> _TASK DIRECTIONS_: What you return should match the data below exactly, with no pictures in it.

(Recorded data)
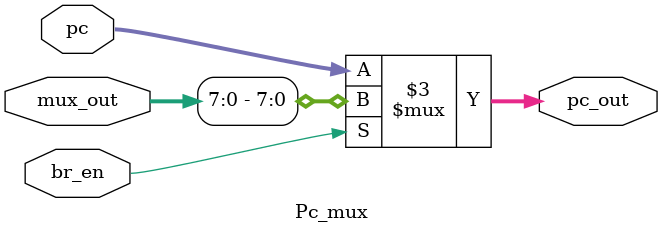
<source format=v>
`timescale 1ns / 1ps


module Pc_mux(
input [7:0]pc,
input [31:0]mux_out,
input br_en, 
output reg [7:0]pc_out
    );

always @ (*)begin 
    if(br_en)begin 
        pc_out <= mux_out; 
    end
    else begin 
        pc_out <= pc; 
    end
end    

    
endmodule

</source>
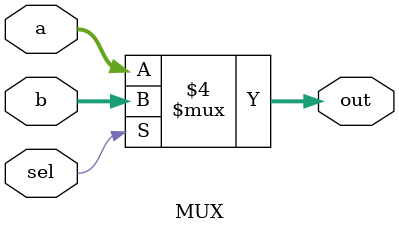
<source format=sv>
module MUX#(parameter DATA_WIDTH=32)(
    input logic [DATA_WIDTH-1:0] a, 
    input logic [DATA_WIDTH-1:0]b,
    input logic sel,
    output logic [DATA_WIDTH-1:0] out
);

always_comb begin
    if(sel==0)
        out=a;
    else
        out=b;
end

endmodule

</source>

> _TASK OUTPUT_:
<source format=v>
`timescale 1ns / 1ps


module Pc_mux(
input [7:0]pc,
input [31:0]mux_out,
input br_en, 
output reg [7:0]pc_out
    );

always @ (*)begin 
    if(br_en)begin 
        pc_out <= mux_out; 
    end
    else begin 
        pc_out <= pc; 
    end
end    

    
endmodule

</source>
<source format=sv>
module MUX#(parameter DATA_WIDTH=32)(
    input logic [DATA_WIDTH-1:0] a, 
    input logic [DATA_WIDTH-1:0]b,
    input logic sel,
    output logic [DATA_WIDTH-1:0] out
);

always_comb begin
    if(sel==0)
        out=a;
    else
        out=b;
end

endmodule

</source>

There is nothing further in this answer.